Biden yönetimi gözetiminde, Powell, faiz oranlarını enflasyonu düşürmek ve ekonomiyi resesyona sokmadan yükseltmek için oldukça yeteneklice ayarladı. Yine de, Trump bu hafta seçimleri kazanırsa, “çünkü ben bir sürü para kazandım” diyerek oranları belirlemede söz sahibi olması gerektiğini ısrarla belirtti.
Bu, Fed’in Amerikan makroekonomik istikrarın sağlam bir direği olarak tarihi rolünü bir yandan kirletmek üzere diğer yandan ise kronik parti müdahalesi kapılarını açacak büyük bir fikir hırsızlığıdır.
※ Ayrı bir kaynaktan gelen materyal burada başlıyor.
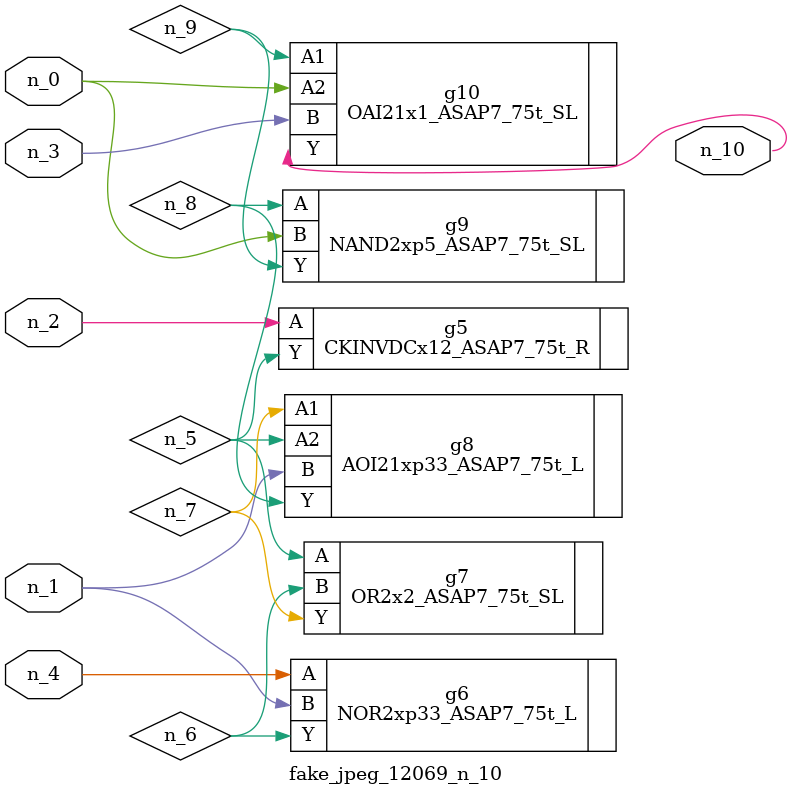
<source format=v>
module fake_jpeg_12069_n_10 (n_3, n_2, n_1, n_0, n_4, n_10);

input n_3;
input n_2;
input n_1;
input n_0;
input n_4;

output n_10;

wire n_8;
wire n_9;
wire n_6;
wire n_5;
wire n_7;

CKINVDCx12_ASAP7_75t_R g5 ( 
.A(n_2),
.Y(n_5)
);

NOR2xp33_ASAP7_75t_L g6 ( 
.A(n_4),
.B(n_1),
.Y(n_6)
);

OR2x2_ASAP7_75t_SL g7 ( 
.A(n_5),
.B(n_6),
.Y(n_7)
);

AOI21xp33_ASAP7_75t_L g8 ( 
.A1(n_7),
.A2(n_5),
.B(n_1),
.Y(n_8)
);

NAND2xp5_ASAP7_75t_SL g9 ( 
.A(n_8),
.B(n_0),
.Y(n_9)
);

OAI21x1_ASAP7_75t_SL g10 ( 
.A1(n_9),
.A2(n_0),
.B(n_3),
.Y(n_10)
);


endmodule
</source>
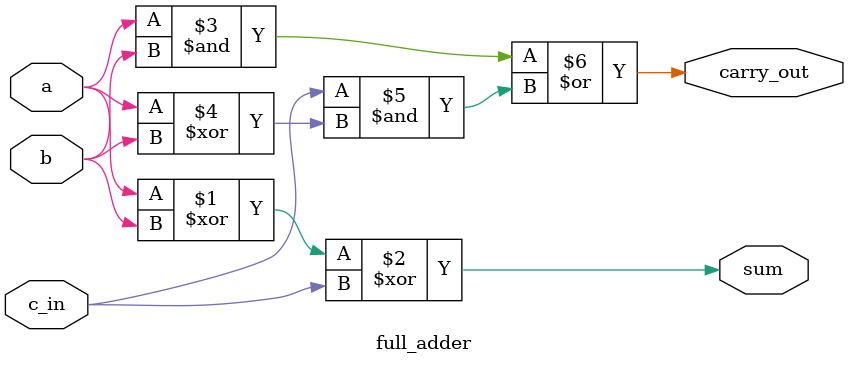
<source format=sv>
module full_adder(
    input logic a, b, c_in,
    output logic sum, carry_out
);

assign sum = a ^ b ^ c_in;
assign carry_out = (a & b) | (c_in & (a ^ b));

endmodule
</source>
Kongre, zor kararları uygulamak ve iş döngüsünü yönetmek ile atılımı gerektiren finansal pazarları dengelemek için Fed’i baskılardan izole etmiştir – politikacıların ihtiyatla kaçındıkları popüler kararlar.
Trump’ın istediği gibi olursa, Amerikalılar Fed’in tarihi rolünü kapsamlı bir şekilde benimseyebilirler ve Amerikan refahına olduğu kadar demokrasimize de büyük bir tehdit oluşturan Trump’un Amerikan refahına ne kadar büyük bir tehdit oluşturduğu hakkında güçlü ve nihayet biten bir argüman yapma zamanı var.
Will Marshall, İlerici Politika Enstitüsü’nün kurucusu ve başkanıdır.